President Carter gave it top priority after he took charge of foreign affairs. He dispatched a crack negotiating team, headed by the veteran diplomat Ellsworth Bunker, to Panama this week. Its secret instructions are to seek a reasonable formula that will permit the United States to relinquish sovereignty over this strip of Panamanian territory.

But there are some flies in the diplomatic ointment. Ominous cracks have appeared, for example, in the Panamanian economy. Dictators habitually try to divert public attention from their domestic failures by stirring up emotional issues. There is concern that Panama's military dictator, Omar Torrijos, might forego a reasonable settlement and use the canal as a political issue.

Carter, for his part, has pledged to restore morality to U.S. foreign policy and to take a stand against nations that abuse human rights. He has just received a confidential report from Rep. John M. Murphy (D-N.Y.) about torture under Torrijos. Murphy pointedly urged the President not to surrender the Panama Canal until the allegations have been cleared up.

The disturbing report, written and translated in Panama under extreme duress, was smuggled out of the country. Some of its allegations have been confirmed by diplomatic sources.

The report charges that Torrijos' political opponents have been shot, drowned, beaten, sexually abused and electrically shocked. It names 32 persons who allegedly have been murdered by the Torrijos government.

For example, a Roman Catholic priest, Hector Gallegos, was arrested by the Panamanian National Guard in June, 1971. He had been organizing agricultural cooperatives in his impoverished parish. Apparently he found himself working against the interests of some local relatives of the Panamanian dictator. Diplomatic sources confirm that Gallegos has not been heard from since.

"The usual pattern," states the report, "is that a person is arrested without a warrant and without accusation, and then the authorities deny any knowledge of

their whereabouts. Sometimes the victim is released after questioning or torture or both, and sometimes nothing more is heard about the victim.'

The state police seldom allow relatives to claim the victims' abused bodies. But the report alleges that four bodies-those of student Marlene Mendizabal, student Dorita Moreno, lawyer Ruben Miro and Eduardo White-were recovered and showed evidence of torture.

There are no individual rights in Panama, where, the report alleges "the unwarranted search of homes by the military police is an everyday happening." The report includes affidavits and details about the torture that is inflicted."

It also charges, as we reported in 1973, that members of Torrijos' family are involved in international narcotics smuggling.

The allegations could upset the delicate negotiations for a new Panama Canal treaty.

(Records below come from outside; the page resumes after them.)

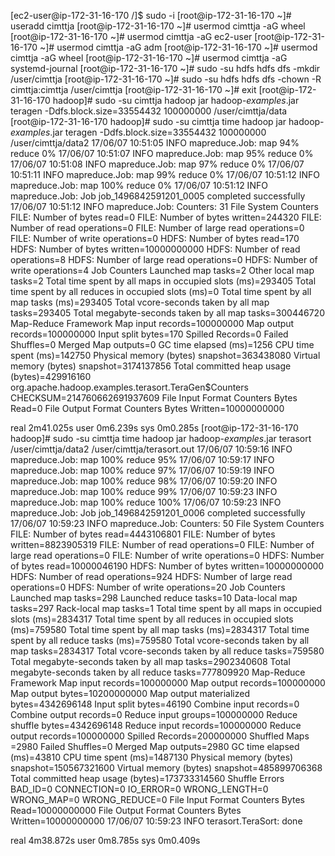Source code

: [ec2-user@ip-172-31-16-170 /]$ sudo -i
[root@ip-172-31-16-170 ~]# useradd cimttja
[root@ip-172-31-16-170 ~]# usermod cimttja -aG wheel
[root@ip-172-31-16-170 ~]# usermod cimttja -aG ec2-user
[root@ip-172-31-16-170 ~]# usermod cimttja -aG adm
[root@ip-172-31-16-170 ~]# usermod cimttja -aG wheel
[root@ip-172-31-16-170 ~]# usermod cimttja -aG systemd-journal
[root@ip-172-31-16-170 ~]# sudo -su hdfs hdfs dfs -mkdir /user/cimttja
[root@ip-172-31-16-170 ~]# sudo -su hdfs hdfs dfs -chown -R cimttja:cimttja /user/cimttja
[root@ip-172-31-16-170 ~]# exit
[root@ip-172-31-16-170 hadoop]# sudo -su cimttja hadoop jar hadoop-*examples*.jar teragen  -Ddfs.block.size=33554432  100000000 /user/cimttja/data
[root@ip-172-31-16-170 hadoop]#  sudo -su cimttja time hadoop jar hadoop-*examples*.jar teragen  -Ddfs.block.size=33554432  100000000 /user/cimttja/data2
17/06/07 10:51:05 INFO mapreduce.Job:  map 94% reduce 0%
17/06/07 10:51:07 INFO mapreduce.Job:  map 95% reduce 0%
17/06/07 10:51:08 INFO mapreduce.Job:  map 97% reduce 0%
17/06/07 10:51:11 INFO mapreduce.Job:  map 99% reduce 0%
17/06/07 10:51:12 INFO mapreduce.Job:  map 100% reduce 0%
17/06/07 10:51:12 INFO mapreduce.Job: Job job_1496842591201_0005 completed successfully
17/06/07 10:51:12 INFO mapreduce.Job: Counters: 31
        File System Counters
                FILE: Number of bytes read=0
                FILE: Number of bytes written=244320
                FILE: Number of read operations=0
                FILE: Number of large read operations=0
                FILE: Number of write operations=0
                HDFS: Number of bytes read=170
                HDFS: Number of bytes written=10000000000
                HDFS: Number of read operations=8
                HDFS: Number of large read operations=0
                HDFS: Number of write operations=4
        Job Counters
                Launched map tasks=2
                Other local map tasks=2
                Total time spent by all maps in occupied slots (ms)=293405
                Total time spent by all reduces in occupied slots (ms)=0
                Total time spent by all map tasks (ms)=293405
                Total vcore-seconds taken by all map tasks=293405
                Total megabyte-seconds taken by all map tasks=300446720
        Map-Reduce Framework
                Map input records=100000000
                Map output records=100000000
                Input split bytes=170
                Spilled Records=0
                Failed Shuffles=0
                Merged Map outputs=0
                GC time elapsed (ms)=1256
                CPU time spent (ms)=142750
                Physical memory (bytes) snapshot=363438080
                Virtual memory (bytes) snapshot=3174137856
                Total committed heap usage (bytes)=429916160
        org.apache.hadoop.examples.terasort.TeraGen$Counters
                CHECKSUM=214760662691937609
        File Input Format Counters
                Bytes Read=0
        File Output Format Counters
                Bytes Written=10000000000

real    2m41.025s
user    0m6.239s
sys     0m0.285s
[root@ip-172-31-16-170 hadoop]#  sudo -su cimttja time hadoop jar hadoop-*examples*.jar terasort /user/cimttja/data2 /user/cimttja/terasort.out
17/06/07 10:59:16 INFO mapreduce.Job:  map 100% reduce 95%
17/06/07 10:59:17 INFO mapreduce.Job:  map 100% reduce 97%
17/06/07 10:59:19 INFO mapreduce.Job:  map 100% reduce 98%
17/06/07 10:59:20 INFO mapreduce.Job:  map 100% reduce 99%
17/06/07 10:59:23 INFO mapreduce.Job:  map 100% reduce 100%
17/06/07 10:59:23 INFO mapreduce.Job: Job job_1496842591201_0006 completed successfully
17/06/07 10:59:23 INFO mapreduce.Job: Counters: 50
        File System Counters
                FILE: Number of bytes read=4443106801
                FILE: Number of bytes written=8823905319
                FILE: Number of read operations=0
                FILE: Number of large read operations=0
                FILE: Number of write operations=0
                HDFS: Number of bytes read=10000046190
                HDFS: Number of bytes written=10000000000
                HDFS: Number of read operations=924
                HDFS: Number of large read operations=0
                HDFS: Number of write operations=20
        Job Counters
                Launched map tasks=298
                Launched reduce tasks=10
                Data-local map tasks=297
                Rack-local map tasks=1
                Total time spent by all maps in occupied slots (ms)=2834317
                Total time spent by all reduces in occupied slots (ms)=759580
                Total time spent by all map tasks (ms)=2834317
                Total time spent by all reduce tasks (ms)=759580
                Total vcore-seconds taken by all map tasks=2834317
                Total vcore-seconds taken by all reduce tasks=759580
                Total megabyte-seconds taken by all map tasks=2902340608
                Total megabyte-seconds taken by all reduce tasks=777809920
        Map-Reduce Framework
                Map input records=100000000
                Map output records=100000000
                Map output bytes=10200000000
                Map output materialized bytes=4342696148
                Input split bytes=46190
                Combine input records=0
                Combine output records=0
                Reduce input groups=100000000
                Reduce shuffle bytes=4342696148
                Reduce input records=100000000
                Reduce output records=100000000
                Spilled Records=200000000
                Shuffled Maps =2980
                Failed Shuffles=0
                Merged Map outputs=2980
                GC time elapsed (ms)=43810
                CPU time spent (ms)=1487130
                Physical memory (bytes) snapshot=150567321600
                Virtual memory (bytes) snapshot=485899706368
                Total committed heap usage (bytes)=173733314560
        Shuffle Errors
                BAD_ID=0
                CONNECTION=0
                IO_ERROR=0
                WRONG_LENGTH=0
                WRONG_MAP=0
                WRONG_REDUCE=0
        File Input Format Counters
                Bytes Read=10000000000
        File Output Format Counters
                Bytes Written=10000000000
17/06/07 10:59:23 INFO terasort.TeraSort: done

real    4m38.872s
user    0m8.785s
sys     0m0.409s

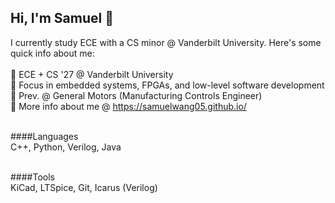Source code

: ## Hi, I'm Samuel 👋<br/>

I currently study ECE with a CS minor @ Vanderbilt University. Here's some quick info about me: <br/><br/>
🌱 ECE + CS '27 @ Vanderbilt University<br/>
🔭 Focus in embedded systems, FPGAs, and low-level software development<br/>
🚗 Prev. @ General Motors (Manufacturing Controls Engineer)<br/>
🤔 More info about me @ https://samuelwang05.github.io/<br/><br/>

####Languages<br/>
C++, Python, Verilog, Java<br/><br/>

####Tools<br/>
KiCad, LTSpice, Git, Icarus (Verilog)
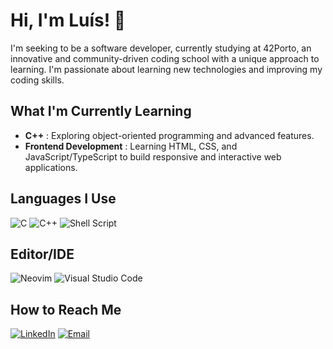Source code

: # Hi, I'm Luís! 👋

I'm seeking to be a software developer, currently studying at 42Porto, an innovative and community-driven coding school with a unique approach to learning.
I'm passionate about learning new technologies and improving my coding skills.

## What I'm Currently Learning

- **C++** : Exploring object-oriented programming and advanced features.
- **Frontend Development** : Learning HTML, CSS, and JavaScript/TypeScript to build responsive and interactive web applications.

## Languages I Use

![C](https://img.shields.io/badge/C-A8B9CC?logo=C&logoColor=white)
![C++](https://img.shields.io/badge/-C++-blue?logo=cplusplus)
![Shell Script](https://img.shields.io/badge/shell_script-%23121011.svg?style=for-the-badge&logo=gnu-bash&logoColor=white)

## Editor/IDE
![Neovim](https://img.shields.io/badge/NeoVim-%2357A143.svg?&style=for-the-badge&logo=neovim&logoColor=white)
![Visual Studio Code](https://img.shields.io/badge/Visual%20Studio%20Code-0078d7.svg?style=for-the-badge&logo=visual-studio-code&logoColor=white)

## How to Reach Me

[![LinkedIn](https://img.shields.io/badge/LinkedIn-0077B5?style=for-the-badge&logo=linkedin&logoColor=white)](https://www.linkedin.com/in/luís-fb-neves/) [![Email](https://img.shields.io/badge/Email-D14836?style=for-the-badge&logo=gmail&logoColor=white)](mailto:luisneves10@gmail.com)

Footnote: A Panamanian embassy spokesman said the charges were fabricated by American opponents of a new canal treaty and Panamanian opponents of the Torrijos regime. He invited us to visit Panama to see whether there is torture, an invitation we will be happy to accept if we can be guaranteed access, unannounced, to any prisons we wish to inspect, without government escort. Only proven terrorists, agitators and subversives have been exiled rather than being jailed, said the spokesman.